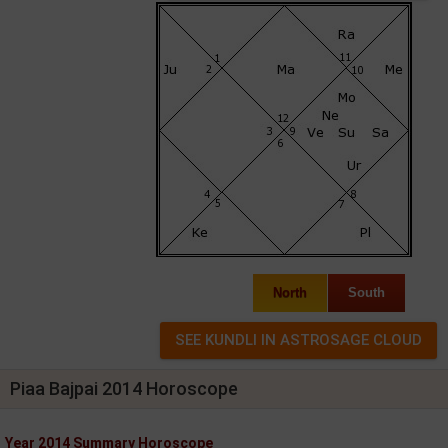
North
South
Piaa Bajpai 2014 Horoscope
Year 2014 Summary Horoscope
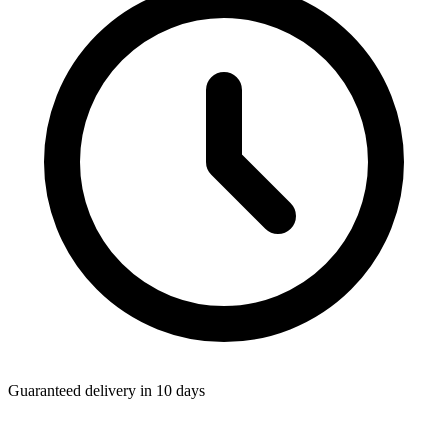
Guaranteed delivery in 10 days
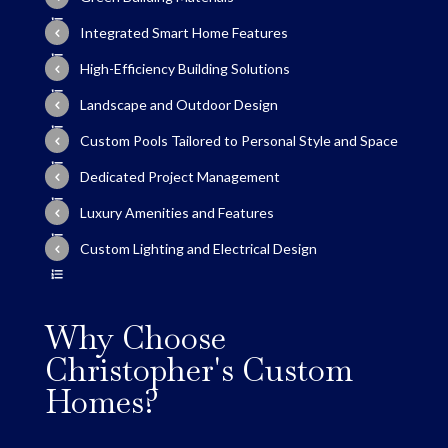
Integrated Smart Home Features
High-Efficiency Building Solutions
Landscape and Outdoor Design
Custom Pools Tailored to Personal Style and Space
Dedicated Project Management
Luxury Amenities and Features
Custom Lighting and Electrical Design
Why Choose
Christopher's Custom
Homes?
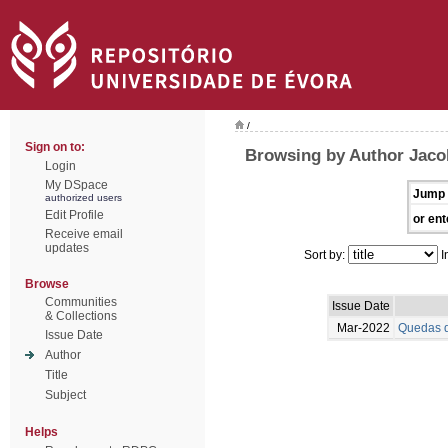
/
Sign on to:
Browsing by Author Jaco
Login
My DSpace
Jump 
authorized users
Edit Profile
or ent
Receive email
updates
Sort by:
I
Browse
Communities
Issue Date
& Collections
Mar-2022
Quedas d
Issue Date
Author
Title
Subject
Helps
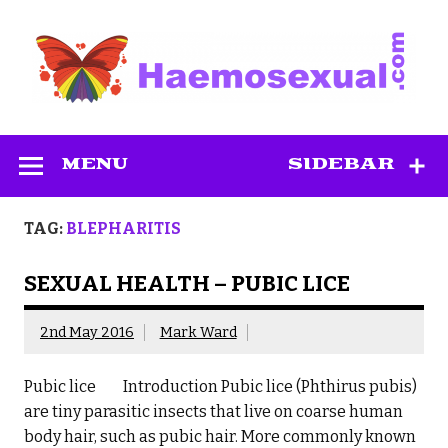
Skip
to
content
Haemosexual
MENU
SIDEBAR
TAG:
BLEPHARITIS
SEXUAL HEALTH – PUBIC LICE
2nd May 2016
Mark Ward
Pubic lice Introduction Pubic lice (Phthirus pubis)
are tiny parasitic insects that live on coarse human
body hair, such as pubic hair. More commonly known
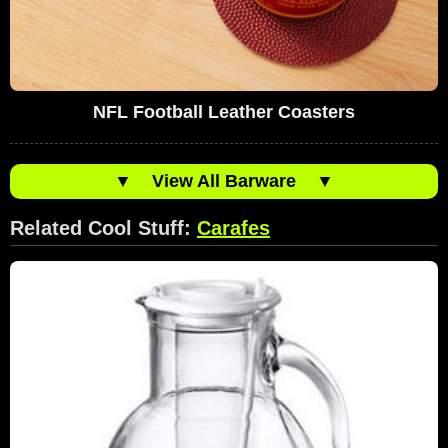
NFL Football Leather Coasters
▼
View All Barware
▼
Related Cool Stuff:
Carafes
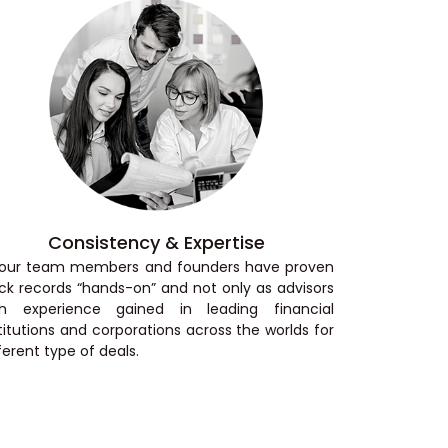
Consistency & Expertise
l our team members and founders have proven
ck records “hands-on” and not only as advisors
th experience gained in leading financial
titutions and corporations across the worlds for
ferent type of deals.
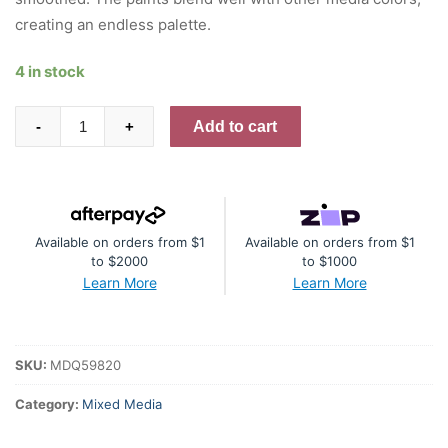
creating an endless palette.
4 in stock
Dina
Add to cart
-
+
Wakley
Media
Paints
-
Available on orders from $1
Available on orders from $1
Marine
to $2000
to $1000
quantity
Learn More
Learn More
SKU:
MDQ59820
Category:
Mixed Media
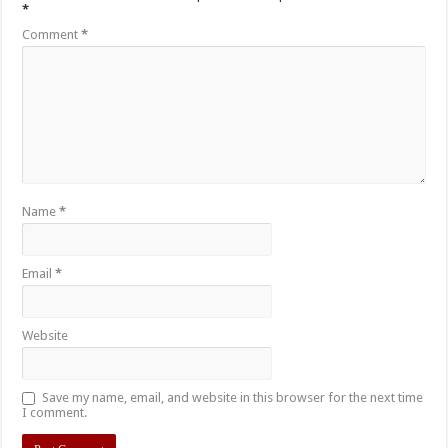
*
Comment
*
Name
*
Email
*
Website
Save my name, email, and website in this browser for the next time
I comment.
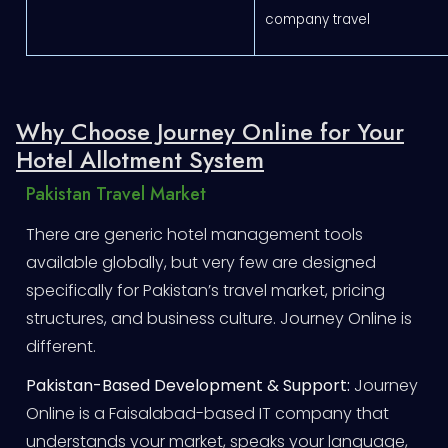
company travel
Why Choose Journey Online for Your
Hotel Allotment System
Pakistan Travel Market
There are generic hotel management tools
available globally, but very few are designed
specifically for Pakistan’s travel market, pricing
structures, and business culture. Journey Online is
different.
Pakistan-Based Development & Support:
Journey
Online is a Faisalabad-based IT company that
understands your market, speaks your language,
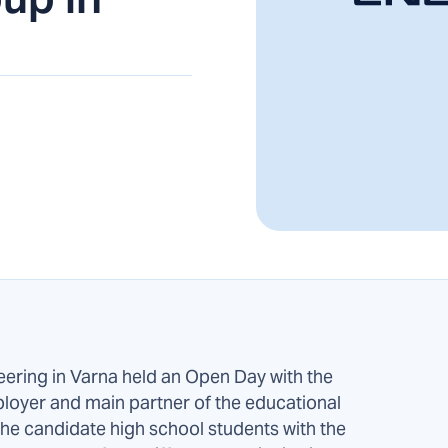
eering in Varna held an Open Day with the
loyer and main partner of the educational
t the candidate high school students with the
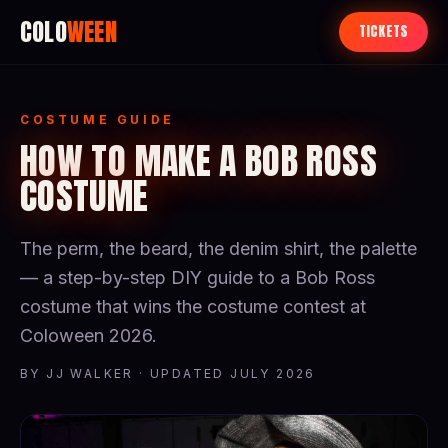
COLO
WEEN
TICKETS
COSTUME GUIDE
HOW TO MAKE A BOB ROSS
COSTUME
The perm, the beard, the denim shirt, the palette
— a step-by-step DIY guide to a Bob Ross
costume that wins the costume contest at
Coloween 2026.
BY JJ WALKER · UPDATED JULY 2026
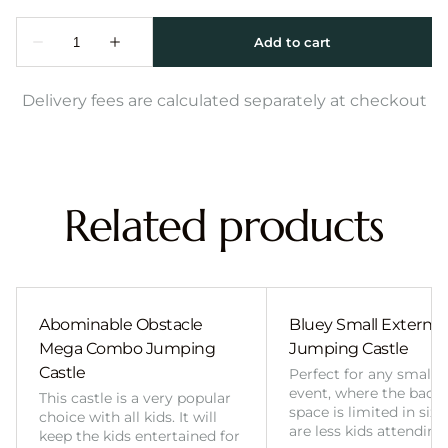
Delivery fees are calculated separately at checkout
Related products
Abominable Obstacle
Bluey Small External 
Mega Combo Jumping
Jumping Castle
Castle
Perfect for any smalle
event, where the back
This castle is a very popular
space is limited in size
choice with all kids. It will
are less kids attending
keep the kids entertained for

Work order: Copy the text of every entry above line for line, without changing a word, and leave out the bracketed picture markers.

The completed task:
North
South
Piaa Bajpai 2014 Horoscope
Year 2014 Summary Horoscope
Guaranteed delivery in 10 days
Integrated Smart Home Features
High-Efficiency Building Solutions
Landscape and Outdoor Design
Custom Pools Tailored to Personal Style and Space
Dedicated Project Management
Luxury Amenities and Features
Custom Lighting and Electrical Design
Why Choose
Christopher's Custom
Homes?
/
Sign on to:
Browsing by Author Jaco
Login
My DSpace
Jump 
authorized users
Edit Profile
or ent
Receive email
updates
Sort by:
I
Browse
Communities
Issue Date
& Collections
Mar-2022
Quedas d
Issue Date
Author
Title
Subject
Helps
Skip
to
content
Haemosexual
MENU
SIDEBAR
TAG:
BLEPHARITIS
SEXUAL HEALTH – PUBIC LICE
2nd May 2016
Mark Ward
Pubic lice Introduction Pubic lice (Phthirus pubis)
are tiny parasitic insects that live on coarse human
body hair, such as pubic hair. More commonly known
NFL Football Leather Coasters
▼
View All Barware
▼
Related Cool Stuff:
Carafes
Consistency & Expertise
l our team members and founders have proven
ck records “hands-on” and not only as advisors
th experience gained in leading financial
titutions and corporations across the worlds for
ferent type of deals.
creating an endless palette.
4 in stock
Dina
Add to cart
-
+
Wakley
Media
Paints
-
Available on orders from $1
Available on orders from $1
Marine
to $2000
to $1000
quantity
Learn More
Learn More
SKU:
MDQ59820
Category:
Mixed Media
*
Comment
*
Name
*
Email
*
Website
Save my name, email, and website in this browser for the next time
I comment.
company travel
Why Choose Journey Online for Your
Hotel Allotment System
Pakistan Travel Market
There are generic hotel management tools
available globally, but very few are designed
specifically for Pakistan’s travel market, pricing
structures, and business culture. Journey Online is
different.
Pakistan-Based Development & Support:
Journey
Online is a Faisalabad-based IT company that
understands your market, speaks your language,
eering in Varna held an Open Day with the
loyer and main partner of the educational
t the candidate high school students with the
COLO
WEEN
TICKETS
COSTUME GUIDE
HOW TO MAKE A BOB ROSS
COSTUME
The perm, the beard, the denim shirt, the palette
— a step-by-step DIY guide to a Bob Ross
costume that wins the costume contest at
Coloween 2026.
BY JJ WALKER · UPDATED JULY 2026
Delivery fees are calculated separately at checkout
Related products
Abominable Obstacle
Bluey Small External 
Mega Combo Jumping
Jumping Castle
Castle
Perfect for any smalle
event, where the back
This castle is a very popular
space is limited in size
choice with all kids. It will
are less kids attending
keep the kids entertained for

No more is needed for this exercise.